For a genome-wide study, the number of significant peaks can be tens to hundreds of thousands. The biological relevance of a ChIP-seq peak and the functions of its underlying DNA elements are often dependent on its position relative to nearby genes or other functional elements. It can be a challenging and time-consuming task to examine all peaks, and to develop meaningful biological interpretations of their functional relevance. Motivated by this challenge, we developed a web-based tool Peak Annotation and Visualization (PAVIS) to facilitate data comparison, interpretation and hypothesis generation from ChIP-seq peak data. PAVIS was designed with non-bioinformaticians in mind and presents a straightforward user interface to facilitate biological interpretation of ChIP-seq peak or other genomic enrichment data. PAVIS, unlike many other resources, provides a peak-oriented annotation and visualization system, allowing dynamic visualization of tens to hundreds of loci from one or more ChIP-seq experiments, simultaneously.

Methods and Applications for Mining High-dimensional Genomic Data

Our lab has longstanding interest in methods and applications for mining high-dimensional genomic data using a variety of classification and datamining methods that are either publicly available or that we developed ourselves, such as genetic algorithm/k-nearest neighbor (GA/KNN), topic modeling, gradient boosting machines, random forest, support vector machines, kernel density estimation, variable length Markov models, hidden Markov models and many others.

Recently, we undertook a comprehensive pan-cancer classification of 9,096 tumor samples from 31 tumor types from TCGA using RNA-seq gene expression data using the GA/KNN algorithm. We aimed to identify a set of genes whose expression levels can classify all 31 TCGA pan-cancer tumor types. Moreover, we sought to identify, separately in men and in women, analogous sets of genes that can distinguish the 23 sex non-specific tumors types. We hope to gain insight into sexual dimorphism in some tumors from those analyses.

We are interested in understanding the roles of the tumor microenvironment in tumor progression and metastasis. Each tumor is composed of multiple cell types; moreover, the proportional representation of cell types in a tumor differs across patients. We have been developing a computational deconvolution method that extracts cell-type-specific expression profiles, as well as the proportional representation of each cell type in a tumor, directly from expression levels measured on aggregate tumor samples. Our hierarchical Bayesian approach models multiple cell types as latent structures through a multinomial random variable of fixed dimension. We assume the measured expression of a gene in a sample is a weighted average of the gene’s expression in each component cell type with weights based on relative proportions. We use Dirichlet random variables to represent both cell-type-specific relative proportions and cell-type-specific expression profiles across genes. Further, we develop a novel Metropolis-Hastings sampler to estimate needed posterior distributions. Cell types are identified by comparing the cell-type-specific expression profiles estimated by our procedure with an existing list of reference profiles or by cell-type specific marker genes.

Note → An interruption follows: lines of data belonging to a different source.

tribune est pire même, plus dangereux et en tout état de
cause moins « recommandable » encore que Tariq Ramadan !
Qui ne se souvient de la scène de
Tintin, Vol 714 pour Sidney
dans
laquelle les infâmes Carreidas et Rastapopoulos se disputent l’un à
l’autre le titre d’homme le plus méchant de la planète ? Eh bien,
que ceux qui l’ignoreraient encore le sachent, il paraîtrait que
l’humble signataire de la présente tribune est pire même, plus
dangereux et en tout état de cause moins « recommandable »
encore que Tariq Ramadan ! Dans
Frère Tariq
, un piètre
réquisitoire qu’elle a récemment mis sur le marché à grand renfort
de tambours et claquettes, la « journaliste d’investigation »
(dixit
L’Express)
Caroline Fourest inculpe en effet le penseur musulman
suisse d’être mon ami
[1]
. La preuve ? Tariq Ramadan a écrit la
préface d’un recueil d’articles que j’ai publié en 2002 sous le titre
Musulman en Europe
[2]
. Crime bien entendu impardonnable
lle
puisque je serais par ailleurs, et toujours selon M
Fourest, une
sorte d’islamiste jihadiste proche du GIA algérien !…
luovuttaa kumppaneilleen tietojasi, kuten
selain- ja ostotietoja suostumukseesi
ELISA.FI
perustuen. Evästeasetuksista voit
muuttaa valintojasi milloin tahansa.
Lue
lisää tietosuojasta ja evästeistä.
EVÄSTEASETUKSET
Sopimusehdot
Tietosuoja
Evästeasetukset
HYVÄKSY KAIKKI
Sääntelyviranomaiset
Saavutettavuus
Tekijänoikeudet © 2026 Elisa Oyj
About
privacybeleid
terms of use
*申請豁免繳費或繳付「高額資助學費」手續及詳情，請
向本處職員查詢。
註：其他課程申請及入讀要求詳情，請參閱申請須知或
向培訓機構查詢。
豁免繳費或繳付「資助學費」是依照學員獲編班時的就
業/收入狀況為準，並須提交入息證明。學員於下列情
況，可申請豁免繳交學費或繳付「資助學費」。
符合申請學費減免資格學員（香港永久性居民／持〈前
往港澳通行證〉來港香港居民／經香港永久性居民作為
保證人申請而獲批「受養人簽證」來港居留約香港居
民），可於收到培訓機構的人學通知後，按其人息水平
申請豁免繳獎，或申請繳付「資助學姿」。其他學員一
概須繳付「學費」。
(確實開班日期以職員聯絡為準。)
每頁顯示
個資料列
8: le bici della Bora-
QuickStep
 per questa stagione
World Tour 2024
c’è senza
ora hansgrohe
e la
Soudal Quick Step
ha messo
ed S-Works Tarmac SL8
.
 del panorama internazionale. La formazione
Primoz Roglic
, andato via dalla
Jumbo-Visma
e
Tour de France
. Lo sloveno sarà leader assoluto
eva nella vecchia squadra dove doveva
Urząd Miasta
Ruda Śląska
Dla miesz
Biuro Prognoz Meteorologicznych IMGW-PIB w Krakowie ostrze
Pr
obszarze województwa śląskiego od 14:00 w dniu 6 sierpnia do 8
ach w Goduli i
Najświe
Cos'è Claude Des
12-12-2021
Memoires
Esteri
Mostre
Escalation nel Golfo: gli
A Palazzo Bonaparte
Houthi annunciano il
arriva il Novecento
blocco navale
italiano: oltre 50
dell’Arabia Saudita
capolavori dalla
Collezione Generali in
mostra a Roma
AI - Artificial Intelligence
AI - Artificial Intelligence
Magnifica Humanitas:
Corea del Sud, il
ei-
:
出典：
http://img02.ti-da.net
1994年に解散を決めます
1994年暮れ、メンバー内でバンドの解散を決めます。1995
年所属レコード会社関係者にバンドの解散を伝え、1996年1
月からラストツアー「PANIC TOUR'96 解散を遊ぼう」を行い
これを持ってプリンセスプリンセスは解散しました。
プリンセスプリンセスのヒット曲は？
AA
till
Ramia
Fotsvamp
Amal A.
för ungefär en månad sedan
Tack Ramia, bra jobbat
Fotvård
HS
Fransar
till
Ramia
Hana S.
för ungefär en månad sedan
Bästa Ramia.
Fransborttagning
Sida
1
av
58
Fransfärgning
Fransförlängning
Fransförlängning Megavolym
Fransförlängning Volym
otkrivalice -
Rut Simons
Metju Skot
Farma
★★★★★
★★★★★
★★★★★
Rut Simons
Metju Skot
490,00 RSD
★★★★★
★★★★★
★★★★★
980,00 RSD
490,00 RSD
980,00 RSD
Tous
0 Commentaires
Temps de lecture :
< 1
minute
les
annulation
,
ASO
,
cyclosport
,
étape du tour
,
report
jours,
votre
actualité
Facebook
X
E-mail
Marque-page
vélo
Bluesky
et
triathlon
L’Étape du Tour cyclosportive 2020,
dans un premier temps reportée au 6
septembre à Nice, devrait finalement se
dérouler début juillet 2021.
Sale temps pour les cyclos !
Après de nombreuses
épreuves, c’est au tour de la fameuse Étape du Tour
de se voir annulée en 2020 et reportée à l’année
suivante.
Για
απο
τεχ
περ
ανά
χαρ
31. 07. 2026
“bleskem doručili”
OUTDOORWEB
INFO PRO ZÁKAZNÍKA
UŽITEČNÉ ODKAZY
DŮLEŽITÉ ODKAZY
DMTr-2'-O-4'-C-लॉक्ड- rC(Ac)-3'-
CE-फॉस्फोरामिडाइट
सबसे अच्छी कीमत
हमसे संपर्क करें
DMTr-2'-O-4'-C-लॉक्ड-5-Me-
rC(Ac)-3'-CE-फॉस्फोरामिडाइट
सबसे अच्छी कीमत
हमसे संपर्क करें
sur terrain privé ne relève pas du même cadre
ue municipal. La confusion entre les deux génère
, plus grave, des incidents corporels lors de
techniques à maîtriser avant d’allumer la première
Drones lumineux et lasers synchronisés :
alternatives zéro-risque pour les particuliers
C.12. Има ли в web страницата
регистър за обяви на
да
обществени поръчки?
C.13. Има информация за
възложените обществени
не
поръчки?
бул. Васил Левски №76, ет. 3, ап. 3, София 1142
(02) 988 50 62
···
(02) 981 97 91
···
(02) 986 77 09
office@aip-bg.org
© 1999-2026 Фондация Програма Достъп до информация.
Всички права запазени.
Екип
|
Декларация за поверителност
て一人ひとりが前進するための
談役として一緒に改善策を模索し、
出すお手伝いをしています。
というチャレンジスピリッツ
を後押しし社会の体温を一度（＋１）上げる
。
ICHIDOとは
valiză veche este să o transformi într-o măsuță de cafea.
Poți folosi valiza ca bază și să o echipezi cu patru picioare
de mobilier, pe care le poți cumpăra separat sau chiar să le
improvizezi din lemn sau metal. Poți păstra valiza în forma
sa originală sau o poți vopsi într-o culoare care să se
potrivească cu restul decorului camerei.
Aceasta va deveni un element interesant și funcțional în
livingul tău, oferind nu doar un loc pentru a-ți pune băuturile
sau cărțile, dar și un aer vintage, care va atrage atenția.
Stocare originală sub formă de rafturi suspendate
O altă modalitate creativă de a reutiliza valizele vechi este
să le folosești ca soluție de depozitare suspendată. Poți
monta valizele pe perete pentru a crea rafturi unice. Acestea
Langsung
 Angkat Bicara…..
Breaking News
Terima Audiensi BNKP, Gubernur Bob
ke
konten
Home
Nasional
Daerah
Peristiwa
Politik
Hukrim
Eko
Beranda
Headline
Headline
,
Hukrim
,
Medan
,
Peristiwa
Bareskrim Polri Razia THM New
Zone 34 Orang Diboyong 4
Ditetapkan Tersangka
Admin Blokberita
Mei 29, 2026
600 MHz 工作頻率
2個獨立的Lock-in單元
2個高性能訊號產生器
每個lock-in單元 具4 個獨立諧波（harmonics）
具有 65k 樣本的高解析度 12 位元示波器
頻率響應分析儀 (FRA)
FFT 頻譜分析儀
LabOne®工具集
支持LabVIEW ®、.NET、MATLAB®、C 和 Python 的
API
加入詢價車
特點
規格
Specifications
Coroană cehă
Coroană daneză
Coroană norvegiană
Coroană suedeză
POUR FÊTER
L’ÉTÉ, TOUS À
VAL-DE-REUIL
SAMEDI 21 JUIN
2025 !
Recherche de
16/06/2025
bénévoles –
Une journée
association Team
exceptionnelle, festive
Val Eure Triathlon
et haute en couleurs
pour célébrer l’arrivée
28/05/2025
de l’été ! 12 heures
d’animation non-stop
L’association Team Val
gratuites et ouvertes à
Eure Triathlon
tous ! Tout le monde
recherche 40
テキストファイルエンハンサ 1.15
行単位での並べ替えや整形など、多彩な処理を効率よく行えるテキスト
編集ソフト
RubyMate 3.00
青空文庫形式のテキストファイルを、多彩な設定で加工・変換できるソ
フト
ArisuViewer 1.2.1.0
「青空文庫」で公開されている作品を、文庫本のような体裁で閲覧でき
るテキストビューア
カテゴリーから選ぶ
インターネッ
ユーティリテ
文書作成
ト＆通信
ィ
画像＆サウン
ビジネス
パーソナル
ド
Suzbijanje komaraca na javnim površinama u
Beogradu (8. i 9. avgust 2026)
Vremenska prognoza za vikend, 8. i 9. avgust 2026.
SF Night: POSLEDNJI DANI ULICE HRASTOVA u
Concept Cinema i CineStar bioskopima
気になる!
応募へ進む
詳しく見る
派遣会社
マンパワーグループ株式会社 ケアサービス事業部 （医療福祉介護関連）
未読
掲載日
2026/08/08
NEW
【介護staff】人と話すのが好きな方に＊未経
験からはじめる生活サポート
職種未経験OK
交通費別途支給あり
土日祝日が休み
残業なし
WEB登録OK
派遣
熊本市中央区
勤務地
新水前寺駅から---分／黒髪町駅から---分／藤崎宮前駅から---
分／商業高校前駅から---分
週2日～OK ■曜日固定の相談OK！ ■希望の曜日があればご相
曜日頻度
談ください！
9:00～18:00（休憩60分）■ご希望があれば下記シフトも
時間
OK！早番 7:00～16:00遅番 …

Relevance to NIEHS Mission

Environmental exposures are major contributors to the diseases that we have studied – cancers. Melanoma, for example, is caused in part by exposure to UV radiation from the sun, and the etiology of lung cancer involves the joint effects of inherited genetic variants and environmental exposures, such as radiation, cigarette smoke and other forms of air pollution. Gene expression patterns in tumors have the potential to provide molecular signatures of specific exposures. The tools and methods that we develop can thus contribute to advancing environmental health science research.